Source text:
↓

James Hall Pitman (1896 – October 2, 1958) was a scholar of English literature, noted for his verse translations of medieval texts.

==Life==
Pitman was born in Newark, New Jersey. He took a Bachelor of Arts degree at Rutgers University, graduating in 1919, followed by a Ph.D. at Yale University. His Ph.D. thesis was entitled "Goldsmith's animated nature: a study of Goldsmith"; completed in 1922, it was published by Yale University Press in 1924. From 1925 to 1933, he taught English at Indiana University, specialising in Romantic literature. Alongside academic work, he also published short stories and poems in the University magazine, Vagabond.

According to The New York Times, "for a time he was associated with the Packard School of Business in New York City". In 1934, he moved to Newark College of Engineering as "English instructor". He was chair of the English Department there from 1950 to 1958.

Pitman's children were Robert Pitman, David Pitman, and a daughter, Alison who married one Charles Bogert.

A resident of Belleville, New Jersey, Pitman died on October 2, 1958, at his son Robert's home in Paterson, New Jersey.

== Selected works ==
- The Old English Physiologus: text and prose translation by Albert Stanburrough Cook; verse translation by James Hall Pitman (New Haven: Yale University Press, 1921).
- The riddles of Aldhelm: text and verse translation with notes (New Haven: Yale University Press, 1925; repr. Hamden, Conn : Archon Books, 1970).

↑

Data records
↓

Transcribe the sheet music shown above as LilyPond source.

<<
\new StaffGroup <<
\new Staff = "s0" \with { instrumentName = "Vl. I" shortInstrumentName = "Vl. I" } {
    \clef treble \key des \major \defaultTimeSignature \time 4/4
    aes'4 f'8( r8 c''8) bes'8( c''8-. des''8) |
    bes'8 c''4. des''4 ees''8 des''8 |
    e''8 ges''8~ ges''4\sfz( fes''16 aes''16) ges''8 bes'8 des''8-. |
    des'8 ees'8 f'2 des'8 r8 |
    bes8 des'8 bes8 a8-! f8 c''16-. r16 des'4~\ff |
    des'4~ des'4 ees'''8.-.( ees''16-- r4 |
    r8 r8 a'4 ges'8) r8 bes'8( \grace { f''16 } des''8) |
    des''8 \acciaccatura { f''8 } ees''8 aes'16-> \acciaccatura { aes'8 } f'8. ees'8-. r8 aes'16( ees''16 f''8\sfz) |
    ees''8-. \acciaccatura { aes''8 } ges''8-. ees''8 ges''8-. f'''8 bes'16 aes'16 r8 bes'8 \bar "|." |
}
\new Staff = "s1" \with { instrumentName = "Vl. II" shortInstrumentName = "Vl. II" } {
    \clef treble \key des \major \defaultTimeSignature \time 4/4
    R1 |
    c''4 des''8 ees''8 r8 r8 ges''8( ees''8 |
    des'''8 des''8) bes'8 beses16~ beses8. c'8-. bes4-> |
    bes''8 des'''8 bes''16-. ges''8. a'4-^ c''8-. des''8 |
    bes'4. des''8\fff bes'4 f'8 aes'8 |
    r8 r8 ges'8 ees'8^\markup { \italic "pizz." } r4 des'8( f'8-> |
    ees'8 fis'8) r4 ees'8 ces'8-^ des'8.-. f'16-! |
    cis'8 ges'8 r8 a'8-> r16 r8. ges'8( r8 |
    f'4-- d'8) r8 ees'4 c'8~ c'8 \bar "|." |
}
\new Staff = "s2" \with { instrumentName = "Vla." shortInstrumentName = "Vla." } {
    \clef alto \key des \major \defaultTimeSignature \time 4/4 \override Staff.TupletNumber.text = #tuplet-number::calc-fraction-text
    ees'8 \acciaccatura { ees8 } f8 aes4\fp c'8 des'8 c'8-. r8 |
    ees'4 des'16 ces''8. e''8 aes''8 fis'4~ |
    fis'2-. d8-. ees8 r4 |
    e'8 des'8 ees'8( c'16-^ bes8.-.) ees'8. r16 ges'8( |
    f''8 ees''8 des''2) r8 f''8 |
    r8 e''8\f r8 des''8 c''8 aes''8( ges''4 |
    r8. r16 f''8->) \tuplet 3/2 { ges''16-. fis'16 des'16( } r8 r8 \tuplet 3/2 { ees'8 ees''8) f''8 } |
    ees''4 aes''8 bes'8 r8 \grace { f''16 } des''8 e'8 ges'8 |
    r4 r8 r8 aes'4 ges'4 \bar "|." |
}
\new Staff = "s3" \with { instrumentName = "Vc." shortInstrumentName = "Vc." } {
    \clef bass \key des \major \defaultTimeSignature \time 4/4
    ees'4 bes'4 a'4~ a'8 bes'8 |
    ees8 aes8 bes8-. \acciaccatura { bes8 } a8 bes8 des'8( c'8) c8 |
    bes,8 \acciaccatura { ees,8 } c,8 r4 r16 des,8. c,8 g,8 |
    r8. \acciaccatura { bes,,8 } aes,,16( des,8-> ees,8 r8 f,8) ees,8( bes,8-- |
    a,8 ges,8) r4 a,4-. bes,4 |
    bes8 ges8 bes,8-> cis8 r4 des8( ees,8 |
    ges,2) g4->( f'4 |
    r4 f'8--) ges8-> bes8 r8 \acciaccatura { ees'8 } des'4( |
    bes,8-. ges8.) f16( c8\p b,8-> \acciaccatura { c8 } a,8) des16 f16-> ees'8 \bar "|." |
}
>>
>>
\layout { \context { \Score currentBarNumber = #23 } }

↑

Assigned task 1:
Return the stretch of the Pitman biography from "A resident of" through "Archon Books, 1970).".
Assigned task 2:
Decide whether each statement agrees with the Pitman biography, answering yes or no and quoting the deciding words: (a) Pitman graduated from Rutgers University in 1919. (b) Pitman taught English at Indiana University until 1940. (c) Pitman died at his own home in Belleville.

Problem solution 1:
A resident of Belleville, New Jersey, Pitman died on October 2, 1958, at his son Robert's home in Paterson, New Jersey.

== Selected works ==
- The Old English Physiologus: text and prose translation by Albert Stanburrough Cook; verse translation by James Hall Pitman (New Haven: Yale University Press, 1921).
- The riddles of Aldhelm: text and verse translation with notes (New Haven: Yale University Press, 1925; repr. Hamden, Conn : Archon Books, 1970).

Problem solution 2:
(a) Yes: "He took a Bachelor of Arts degree at Rutgers University, graduating in 1919"
(b) No: "From 1925 to 1933, he taught English at Indiana University"
(c) No: "Pitman died on October 2, 1958, at his son Robert's home in Paterson, New Jersey"